*** Begin section ***

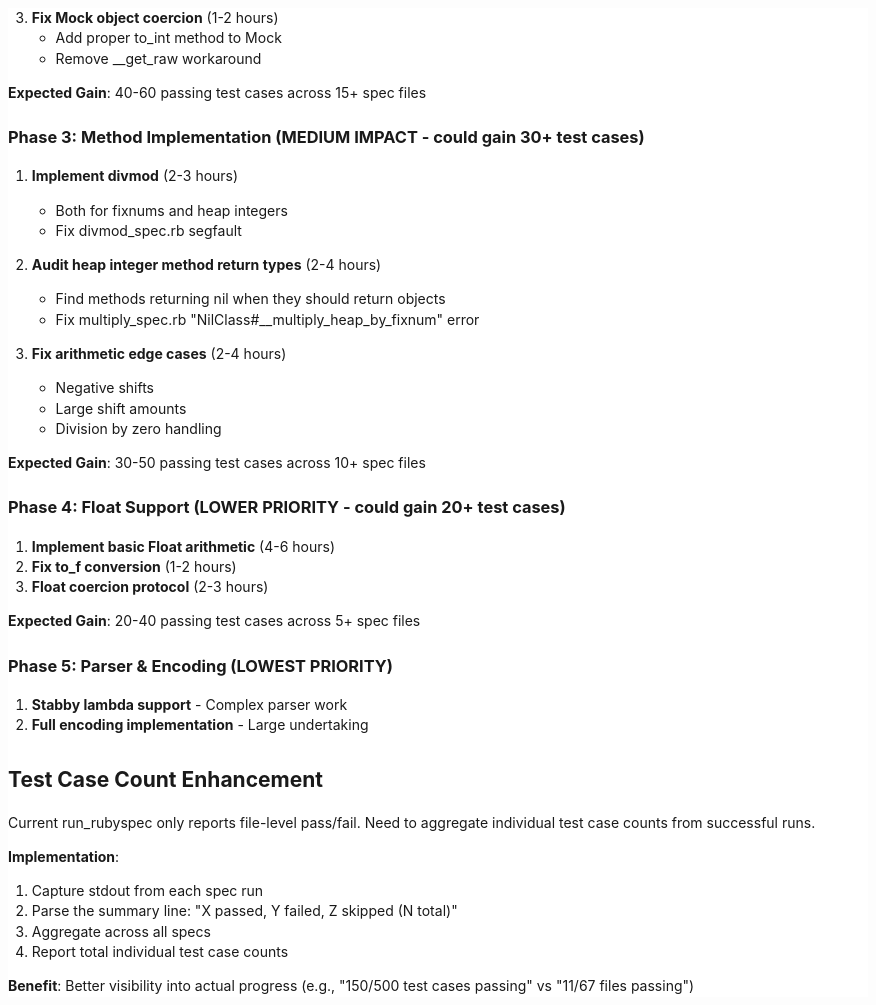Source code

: 3. **Fix Mock object coercion** (1-2 hours)
   - Add proper to_int method to Mock
   - Remove __get_raw workaround

**Expected Gain**: 40-60 passing test cases across 15+ spec files

### Phase 3: Method Implementation (MEDIUM IMPACT - could gain 30+ test cases)

1. **Implement divmod** (2-3 hours)
   - Both for fixnums and heap integers
   - Fix divmod_spec.rb segfault

2. **Audit heap integer method return types** (2-4 hours)
   - Find methods returning nil when they should return objects
   - Fix multiply_spec.rb "NilClass#__multiply_heap_by_fixnum" error

3. **Fix arithmetic edge cases** (2-4 hours)
   - Negative shifts
   - Large shift amounts
   - Division by zero handling

**Expected Gain**: 30-50 passing test cases across 10+ spec files

### Phase 4: Float Support (LOWER PRIORITY - could gain 20+ test cases)

1. **Implement basic Float arithmetic** (4-6 hours)
2. **Fix to_f conversion** (1-2 hours)
3. **Float coercion protocol** (2-3 hours)

**Expected Gain**: 20-40 passing test cases across 5+ spec files

### Phase 5: Parser & Encoding (LOWEST PRIORITY)

1. **Stabby lambda support** - Complex parser work
2. **Full encoding implementation** - Large undertaking

## Test Case Count Enhancement

Current run_rubyspec only reports file-level pass/fail. Need to aggregate individual test case counts from successful runs.

**Implementation**:
1. Capture stdout from each spec run
2. Parse the summary line: "X passed, Y failed, Z skipped (N total)"
3. Aggregate across all specs
4. Report total individual test case counts

**Benefit**: Better visibility into actual progress (e.g., "150/500 test cases passing" vs "11/67 files passing")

*** End section ***

-- INSTRUCTION --
Reproduce every entry exactly, but omit each picture.

-- YOUR SOLUTION --
Source code

: 3. **Fix Mock object coercion** (1-2 hours)
   - Add proper to_int method to Mock
   - Remove __get_raw workaround

**Expected Gain**: 40-60 passing test cases across 15+ spec files

### Phase 3: Method Implementation (MEDIUM IMPACT - could gain 30+ test cases)

1. **Implement divmod** (2-3 hours)
   - Both for fixnums and heap integers
   - Fix divmod_spec.rb segfault

2. **Audit heap integer method return types** (2-4 hours)
   - Find methods returning nil when they should return objects
   - Fix multiply_spec.rb "NilClass#__multiply_heap_by_fixnum" error

3. **Fix arithmetic edge cases** (2-4 hours)
   - Negative shifts
   - Large shift amounts
   - Division by zero handling

**Expected Gain**: 30-50 passing test cases across 10+ spec files

### Phase 4: Float Support (LOWER PRIORITY - could gain 20+ test cases)

1. **Implement basic Float arithmetic** (4-6 hours)
2. **Fix to_f conversion** (1-2 hours)
3. **Float coercion protocol** (2-3 hours)

**Expected Gain**: 20-40 passing test cases across 5+ spec files

### Phase 5: Parser & Encoding (LOWEST PRIORITY)

1. **Stabby lambda support** - Complex parser work
2. **Full encoding implementation** - Large undertaking

## Test Case Count Enhancement

Current run_rubyspec only reports file-level pass/fail. Need to aggregate individual test case counts from successful runs.

**Implementation**:
1. Capture stdout from each spec run
2. Parse the summary line: "X passed, Y failed, Z skipped (N total)"
3. Aggregate across all specs
4. Report total individual test case counts

**Benefit**: Better visibility into actual progress (e.g., "150/500 test cases passing" vs "11/67 files passing")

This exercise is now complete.